Treadwell Therapeutics, a clinical stage, multi-modality biotechnology company developing novel therapeutics for highly aggressive cancers, and Genezen, a cell and gene therapy Contract Development and Manufacturing Organization (CDMO) have confirmed a partnership agreement to accelerate the production of T cell receptor (TCR)-based candidates to address unmet needs in cancer patients.
The agreement will see Genezen, which focuses on early-phase process development, vector production and analytical testing services, take two Treadwell TCRypt platform assets from early-phase development through scale up, past first clinical stages to GMP readiness and manufacturing.

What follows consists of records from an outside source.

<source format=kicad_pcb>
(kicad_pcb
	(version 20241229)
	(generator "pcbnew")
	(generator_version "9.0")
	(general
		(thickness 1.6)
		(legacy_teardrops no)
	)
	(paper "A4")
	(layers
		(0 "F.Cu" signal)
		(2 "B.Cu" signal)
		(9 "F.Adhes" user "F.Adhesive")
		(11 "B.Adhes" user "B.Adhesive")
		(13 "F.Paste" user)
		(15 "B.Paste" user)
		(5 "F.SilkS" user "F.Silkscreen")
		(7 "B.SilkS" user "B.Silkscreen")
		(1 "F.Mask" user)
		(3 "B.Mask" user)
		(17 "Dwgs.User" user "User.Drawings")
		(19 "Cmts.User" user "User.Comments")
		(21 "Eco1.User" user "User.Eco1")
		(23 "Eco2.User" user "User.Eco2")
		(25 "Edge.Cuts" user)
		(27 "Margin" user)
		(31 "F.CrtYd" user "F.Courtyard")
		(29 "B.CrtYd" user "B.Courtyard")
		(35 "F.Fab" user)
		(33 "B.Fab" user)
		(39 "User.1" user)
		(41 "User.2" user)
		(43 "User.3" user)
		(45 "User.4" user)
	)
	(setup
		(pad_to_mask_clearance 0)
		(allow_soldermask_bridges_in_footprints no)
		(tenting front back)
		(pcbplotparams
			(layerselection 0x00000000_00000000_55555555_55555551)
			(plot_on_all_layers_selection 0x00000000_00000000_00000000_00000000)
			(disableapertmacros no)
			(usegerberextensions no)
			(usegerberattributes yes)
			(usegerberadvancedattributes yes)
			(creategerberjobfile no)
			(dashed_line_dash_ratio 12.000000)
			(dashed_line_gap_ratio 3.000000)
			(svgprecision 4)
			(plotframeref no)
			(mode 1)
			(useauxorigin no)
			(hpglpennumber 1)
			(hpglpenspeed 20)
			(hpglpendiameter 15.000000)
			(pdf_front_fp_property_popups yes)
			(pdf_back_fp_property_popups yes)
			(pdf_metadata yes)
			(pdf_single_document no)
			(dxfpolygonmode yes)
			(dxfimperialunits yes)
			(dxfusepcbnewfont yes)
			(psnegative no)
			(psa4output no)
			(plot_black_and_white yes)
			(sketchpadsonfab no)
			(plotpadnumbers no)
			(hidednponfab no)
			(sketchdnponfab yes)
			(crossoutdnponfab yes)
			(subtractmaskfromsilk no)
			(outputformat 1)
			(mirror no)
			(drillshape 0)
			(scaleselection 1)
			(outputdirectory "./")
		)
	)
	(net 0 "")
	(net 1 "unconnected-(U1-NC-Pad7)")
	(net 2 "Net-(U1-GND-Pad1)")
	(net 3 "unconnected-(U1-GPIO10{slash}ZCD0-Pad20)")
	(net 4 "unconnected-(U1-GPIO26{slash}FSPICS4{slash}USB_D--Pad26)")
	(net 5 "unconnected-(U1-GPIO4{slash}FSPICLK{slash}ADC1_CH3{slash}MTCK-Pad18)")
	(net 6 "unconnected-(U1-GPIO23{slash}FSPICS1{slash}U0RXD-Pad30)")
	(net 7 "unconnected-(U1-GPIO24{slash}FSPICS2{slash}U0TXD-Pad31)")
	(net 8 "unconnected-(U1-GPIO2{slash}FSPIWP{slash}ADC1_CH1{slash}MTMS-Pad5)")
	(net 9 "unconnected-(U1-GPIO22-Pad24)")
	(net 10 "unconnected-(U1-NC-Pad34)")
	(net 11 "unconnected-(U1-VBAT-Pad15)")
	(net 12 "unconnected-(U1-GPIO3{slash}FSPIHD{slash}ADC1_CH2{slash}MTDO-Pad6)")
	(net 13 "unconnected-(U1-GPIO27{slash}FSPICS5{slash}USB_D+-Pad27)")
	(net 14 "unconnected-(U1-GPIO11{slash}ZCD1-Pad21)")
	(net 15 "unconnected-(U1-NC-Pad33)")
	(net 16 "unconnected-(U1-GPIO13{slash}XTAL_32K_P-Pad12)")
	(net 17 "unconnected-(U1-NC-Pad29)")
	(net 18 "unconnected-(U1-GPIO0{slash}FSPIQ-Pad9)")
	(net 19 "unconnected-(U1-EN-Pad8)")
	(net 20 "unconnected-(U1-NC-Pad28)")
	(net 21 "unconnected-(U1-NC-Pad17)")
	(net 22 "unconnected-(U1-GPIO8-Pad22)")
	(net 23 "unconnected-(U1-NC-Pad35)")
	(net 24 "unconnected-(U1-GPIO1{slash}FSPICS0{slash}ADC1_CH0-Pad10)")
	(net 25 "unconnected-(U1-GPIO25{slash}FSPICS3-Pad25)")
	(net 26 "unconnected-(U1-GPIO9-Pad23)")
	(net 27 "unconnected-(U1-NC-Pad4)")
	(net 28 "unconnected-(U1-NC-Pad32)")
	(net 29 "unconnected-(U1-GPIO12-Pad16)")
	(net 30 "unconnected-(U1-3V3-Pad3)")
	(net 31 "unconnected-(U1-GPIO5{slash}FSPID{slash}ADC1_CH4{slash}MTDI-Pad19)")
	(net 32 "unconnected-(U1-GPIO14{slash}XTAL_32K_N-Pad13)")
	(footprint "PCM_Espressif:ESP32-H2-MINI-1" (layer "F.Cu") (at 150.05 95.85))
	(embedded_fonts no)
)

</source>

Treadwell’s Head of Cell Therapy, Dr. Shawn Kubli said: “We are very confident that Genezen’s extensive viral vector experience and industry-leading manufacturing expertise will bring great benefits for this partnership and further our success in the timely advancement of our cell therapy clinical program, with expected initiation of clinical studies in 2023.”
The Treadwell projects will be initiated in Genezen’s new process development and analytical lab, which offers a full suite of process development capabilities to support cGMP and commercial readiness, upstream and downstream process improvements, research grade and preclinical vector production, and analytical assay development and validation.

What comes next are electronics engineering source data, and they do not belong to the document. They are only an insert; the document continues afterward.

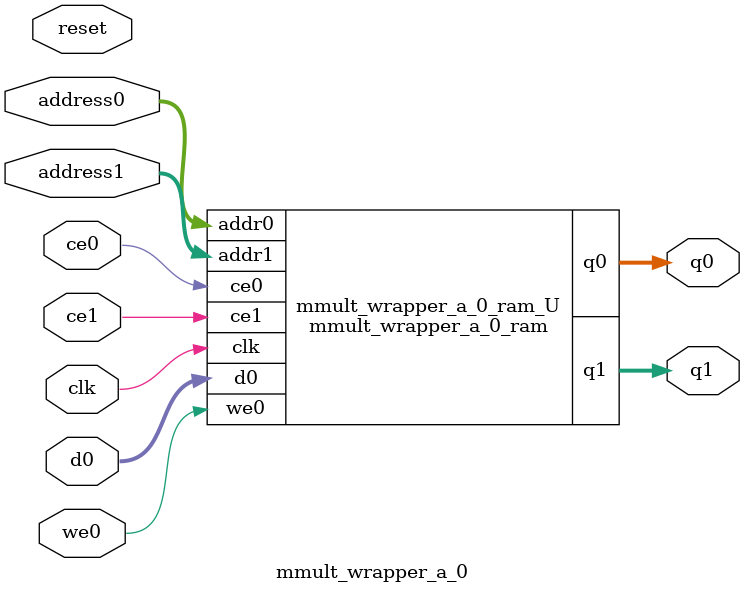
<source format=v>
`timescale 1 ns / 1 ps
module mmult_wrapper_a_0_ram (addr0, ce0, d0, we0, q0, addr1, ce1, q1,  clk);

parameter DWIDTH = 32;
parameter AWIDTH = 7;
parameter MEM_SIZE = 128;

input[AWIDTH-1:0] addr0;
input ce0;
input[DWIDTH-1:0] d0;
input we0;
output reg[DWIDTH-1:0] q0;
input[AWIDTH-1:0] addr1;
input ce1;
output reg[DWIDTH-1:0] q1;
input clk;

reg [DWIDTH-1:0] ram0[0:MEM_SIZE-1];



always @(posedge clk)  
begin 
    if (ce0) begin
        if (we0) 
            ram0[addr0] <= d0; 
        q0 <= ram0[addr0];
    end
end


always @(posedge clk)  
begin 
    if (ce1) begin
        q1 <= ram0[addr1];
    end
end


endmodule

`timescale 1 ns / 1 ps
module mmult_wrapper_a_0(
    reset,
    clk,
    address0,
    ce0,
    we0,
    d0,
    q0,
    address1,
    ce1,
    q1);

parameter DataWidth = 32'd32;
parameter AddressRange = 32'd128;
parameter AddressWidth = 32'd7;
input reset;
input clk;
input[AddressWidth - 1:0] address0;
input ce0;
input we0;
input[DataWidth - 1:0] d0;
output[DataWidth - 1:0] q0;
input[AddressWidth - 1:0] address1;
input ce1;
output[DataWidth - 1:0] q1;



mmult_wrapper_a_0_ram mmult_wrapper_a_0_ram_U(
    .clk( clk ),
    .addr0( address0 ),
    .ce0( ce0 ),
    .we0( we0 ),
    .d0( d0 ),
    .q0( q0 ),
    .addr1( address1 ),
    .ce1( ce1 ),
    .q1( q1 ));

endmodule


</source>
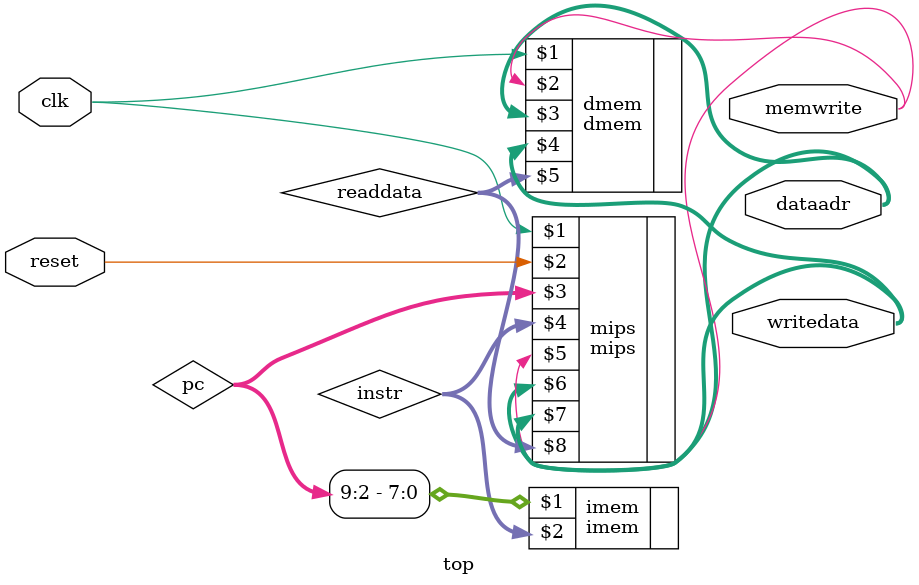
<source format=sv>
`timescale 1ns / 1ps

module top(
    input logic clk, reset,
    output logic [31:0] writedata, dataadr,
    output logic memwrite
    );

    logic [31:0] pc, instr, readdata;

    mips mips(clk, reset, pc, instr, memwrite, dataadr, writedata, readdata);
    imem imem(pc[9:2], instr);
    dmem dmem(clk, memwrite, dataadr, writedata, readdata);    
endmodule

</source>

“Genezen’s new state-of-the-art facility, a dedicated viral vector process and analytical development lab, was a major factor in our decision alongside great customer service and support. The team’s flexibility and responsiveness are vital for our early-stage projects and key to delivering potentially life-saving therapies for patients” added Ryan Dietz, VP Corporate Development at Treadwell.
Raymond Kaczmarek, Chief Executive Officer at Genezen said: “Our partnership provides Treadwell with a range of services for its pre-clinical and clinical pipeline of next generation TCR cell therapy programs.
“As a client, Treadwell can leverage our team’s expertise and proven track record to successfully accelerate its development programs. We are fully committed to supporting Treadwell in its drive to take drug products to market and patients faster.”
Genezen’s new lab is the first phase of a multiphase master plan for a 75,000+ square foot cGMP-compliant lentiviral and retroviral vector production facility. The next phase, with cGMP production suites, is currently underway and due to complete in early 2022.
The end-to-end capabilities will facilitate Genezen’s delivery of optimized closed and semi-automated processes for viral vector production.